◆ **SHORT EXERCISE**: Write out the lines below as a numbered list, omitting any blank lines.

Rows from a dataset:
########################################
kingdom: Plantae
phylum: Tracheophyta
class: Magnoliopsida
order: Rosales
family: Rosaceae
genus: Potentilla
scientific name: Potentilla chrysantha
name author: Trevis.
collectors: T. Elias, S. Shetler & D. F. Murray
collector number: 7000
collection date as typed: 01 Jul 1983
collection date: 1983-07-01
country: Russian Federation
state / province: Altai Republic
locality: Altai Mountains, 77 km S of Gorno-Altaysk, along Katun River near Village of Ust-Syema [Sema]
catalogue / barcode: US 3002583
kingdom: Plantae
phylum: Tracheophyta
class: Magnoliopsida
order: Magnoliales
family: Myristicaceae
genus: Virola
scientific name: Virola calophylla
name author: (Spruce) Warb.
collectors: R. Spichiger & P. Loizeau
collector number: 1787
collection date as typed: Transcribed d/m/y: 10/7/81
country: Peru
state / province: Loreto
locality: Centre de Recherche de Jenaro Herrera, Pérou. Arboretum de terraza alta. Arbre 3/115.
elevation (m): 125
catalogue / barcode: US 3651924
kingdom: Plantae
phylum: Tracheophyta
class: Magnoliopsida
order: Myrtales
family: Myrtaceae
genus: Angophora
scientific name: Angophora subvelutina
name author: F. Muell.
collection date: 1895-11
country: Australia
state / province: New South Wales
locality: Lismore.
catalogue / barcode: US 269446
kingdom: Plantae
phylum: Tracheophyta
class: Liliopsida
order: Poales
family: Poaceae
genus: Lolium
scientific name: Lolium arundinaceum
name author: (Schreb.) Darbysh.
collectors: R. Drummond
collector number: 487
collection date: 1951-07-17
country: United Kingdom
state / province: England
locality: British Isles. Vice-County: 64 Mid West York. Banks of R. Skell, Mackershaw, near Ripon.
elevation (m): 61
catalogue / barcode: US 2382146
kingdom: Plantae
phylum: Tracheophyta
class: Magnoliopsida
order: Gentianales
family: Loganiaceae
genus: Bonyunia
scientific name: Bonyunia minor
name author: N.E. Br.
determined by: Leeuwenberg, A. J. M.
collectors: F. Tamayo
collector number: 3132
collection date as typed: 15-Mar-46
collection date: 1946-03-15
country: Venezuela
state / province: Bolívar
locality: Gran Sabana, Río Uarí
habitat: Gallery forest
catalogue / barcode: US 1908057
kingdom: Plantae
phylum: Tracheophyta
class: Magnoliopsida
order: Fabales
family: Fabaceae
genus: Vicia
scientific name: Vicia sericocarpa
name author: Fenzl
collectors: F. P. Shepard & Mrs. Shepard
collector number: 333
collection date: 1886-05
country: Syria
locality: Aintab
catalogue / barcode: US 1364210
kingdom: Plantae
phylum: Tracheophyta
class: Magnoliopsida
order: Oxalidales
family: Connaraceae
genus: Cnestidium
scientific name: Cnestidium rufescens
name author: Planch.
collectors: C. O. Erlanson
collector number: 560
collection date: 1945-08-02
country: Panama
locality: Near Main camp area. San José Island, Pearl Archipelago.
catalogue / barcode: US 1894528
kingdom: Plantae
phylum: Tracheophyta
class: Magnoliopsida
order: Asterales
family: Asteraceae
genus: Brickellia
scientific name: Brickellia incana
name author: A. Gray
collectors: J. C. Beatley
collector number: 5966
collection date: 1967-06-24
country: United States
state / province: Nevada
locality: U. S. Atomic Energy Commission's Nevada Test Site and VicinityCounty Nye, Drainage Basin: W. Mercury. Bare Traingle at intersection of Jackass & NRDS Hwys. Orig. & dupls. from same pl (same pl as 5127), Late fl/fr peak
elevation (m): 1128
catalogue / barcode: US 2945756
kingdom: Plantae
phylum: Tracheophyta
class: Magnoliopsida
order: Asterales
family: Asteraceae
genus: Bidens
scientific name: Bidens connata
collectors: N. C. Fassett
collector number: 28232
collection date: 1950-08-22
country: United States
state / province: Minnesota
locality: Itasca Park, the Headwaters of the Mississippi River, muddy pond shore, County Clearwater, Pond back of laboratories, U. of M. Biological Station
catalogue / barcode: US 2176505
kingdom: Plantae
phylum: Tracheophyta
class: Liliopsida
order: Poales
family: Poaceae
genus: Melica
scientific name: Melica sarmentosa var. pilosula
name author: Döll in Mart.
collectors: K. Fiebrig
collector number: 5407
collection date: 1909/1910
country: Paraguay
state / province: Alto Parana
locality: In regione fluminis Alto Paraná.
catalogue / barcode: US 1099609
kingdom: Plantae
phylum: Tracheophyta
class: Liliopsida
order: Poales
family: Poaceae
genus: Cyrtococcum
########################################
◆ **THE RESPONSE**:
1. kingdom: Plantae
2. phylum: Tracheophyta
3. class: Magnoliopsida
4. order: Rosales
5. family: Rosaceae
6. genus: Potentilla
7. scientific name: Potentilla chrysantha
8. name author: Trevis.
9. collectors: T. Elias, S. Shetler & D. F. Murray
10. collector number: 7000
11. collection date as typed: 01 Jul 1983
12. collection date: 1983-07-01
13. country: Russian Federation
14. state / province: Altai Republic
15. locality: Altai Mountains, 77 km S of Gorno-Altaysk, along Katun River near Village of Ust-Syema [Sema]
16. catalogue / barcode: US 3002583
17. kingdom: Plantae
18. phylum: Tracheophyta
19. class: Magnoliopsida
20. order: Magnoliales
21. family: Myristicaceae
22. genus: Virola
23. scientific name: Virola calophylla
24. name author: (Spruce) Warb.
25. collectors: R. Spichiger & P. Loizeau
26. collector number: 1787
27. collection date as typed: Transcribed d/m/y: 10/7/81
28. country: Peru
29. state / province: Loreto
30. locality: Centre de Recherche de Jenaro Herrera, Pérou. Arboretum de terraza alta. Arbre 3/115.
31. elevation (m): 125
32. catalogue / barcode: US 3651924
33. kingdom: Plantae
34. phylum: Tracheophyta
35. class: Magnoliopsida
36. order: Myrtales
37. family: Myrtaceae
38. genus: Angophora
39. scientific name: Angophora subvelutina
40. name author: F. Muell.
41. collection date: 1895-11
42. country: Australia
43. state / province: New South Wales
44. locality: Lismore.
45. catalogue / barcode: US 269446
46. kingdom: Plantae
47. phylum: Tracheophyta
48. class: Liliopsida
49. order: Poales
50. family: Poaceae
51. genus: Lolium
52. scientific name: Lolium arundinaceum
53. name author: (Schreb.) Darbysh.
54. collectors: R. Drummond
55. collector number: 487
56. collection date: 1951-07-17
57. country: United Kingdom
58. state / province: England
59. locality: British Isles. Vice-County: 64 Mid West York. Banks of R. Skell, Mackershaw, near Ripon.
60. elevation (m): 61
61. catalogue / barcode: US 2382146
62. kingdom: Plantae
63. phylum: Tracheophyta
64. class: Magnoliopsida
65. order: Gentianales
66. family: Loganiaceae
67. genus: Bonyunia
68. scientific name: Bonyunia minor
69. name author: N.E. Br.
70. determined by: Leeuwenberg, A. J. M.
71. collectors: F. Tamayo
72. collector number: 3132
73. collection date as typed: 15-Mar-46
74. collection date: 1946-03-15
75. country: Venezuela
76. state / province: Bolívar
77. locality: Gran Sabana, Río Uarí
78. habitat: Gallery forest
79. catalogue / barcode: US 1908057
80. kingdom: Plantae
81. phylum: Tracheophyta
82. class: Magnoliopsida
83. order: Fabales
84. family: Fabaceae
85. genus: Vicia
86. scientific name: Vicia sericocarpa
87. name author: Fenzl
88. collectors: F. P. Shepard & Mrs. Shepard
89. collector number: 333
90. collection date: 1886-05
91. country: Syria
92. locality: Aintab
93. catalogue / barcode: US 1364210
94. kingdom: Plantae
95. phylum: Tracheophyta
96. class: Magnoliopsida
97. order: Oxalidales
98. family: Connaraceae
99. genus: Cnestidium
100. scientific name: Cnestidium rufescens
101. name author: Planch.
102. collectors: C. O. Erlanson
103. collector number: 560
104. collection date: 1945-08-02
105. country: Panama
106. locality: Near Main camp area. San José Island, Pearl Archipelago.
107. catalogue / barcode: US 1894528
108. kingdom: Plantae
109. phylum: Tracheophyta
110. class: Magnoliopsida
111. order: Asterales
112. family: Asteraceae
113. genus: Brickellia
114. scientific name: Brickellia incana
115. name author: A. Gray
116. collectors: J. C. Beatley
117. collector number: 5966
118. collection date: 1967-06-24
119. country: United States
120. state / province: Nevada
121. locality: U. S. Atomic Energy Commission's Nevada Test Site and VicinityCounty Nye, Drainage Basin: W. Mercury. Bare Traingle at intersection of Jackass & NRDS Hwys. Orig. & dupls. from same pl (same pl as 5127), Late fl/fr peak
122. elevation (m): 1128
123. catalogue / barcode: US 2945756
124. kingdom: Plantae
125. phylum: Tracheophyta
126. class: Magnoliopsida
127. order: Asterales
128. family: Asteraceae
129. genus: Bidens
130. scientific name: Bidens connata
131. collectors: N. C. Fassett
132. collector number: 28232
133. collection date: 1950-08-22
134. country: United States
135. state / province: Minnesota
136. locality: Itasca Park, the Headwaters of the Mississippi River, muddy pond shore, County Clearwater, Pond back of laboratories, U. of M. Biological Station
137. catalogue / barcode: US 2176505
138. kingdom: Plantae
139. phylum: Tracheophyta
140. class: Liliopsida
141. order: Poales
142. family: Poaceae
143. genus: Melica
144. scientific name: Melica sarmentosa var. pilosula
145. name author: Döll in Mart.
146. collectors: K. Fiebrig
147. collector number: 5407
148. collection date: 1909/1910
149. country: Paraguay
150. state / province: Alto Parana
151. locality: In regione fluminis Alto Paraná.
152. catalogue / barcode: US 1099609
153. kingdom: Plantae
154. phylum: Tracheophyta
155. class: Liliopsida
156. order: Poales
157. family: Poaceae
158. genus: Cyrtococcum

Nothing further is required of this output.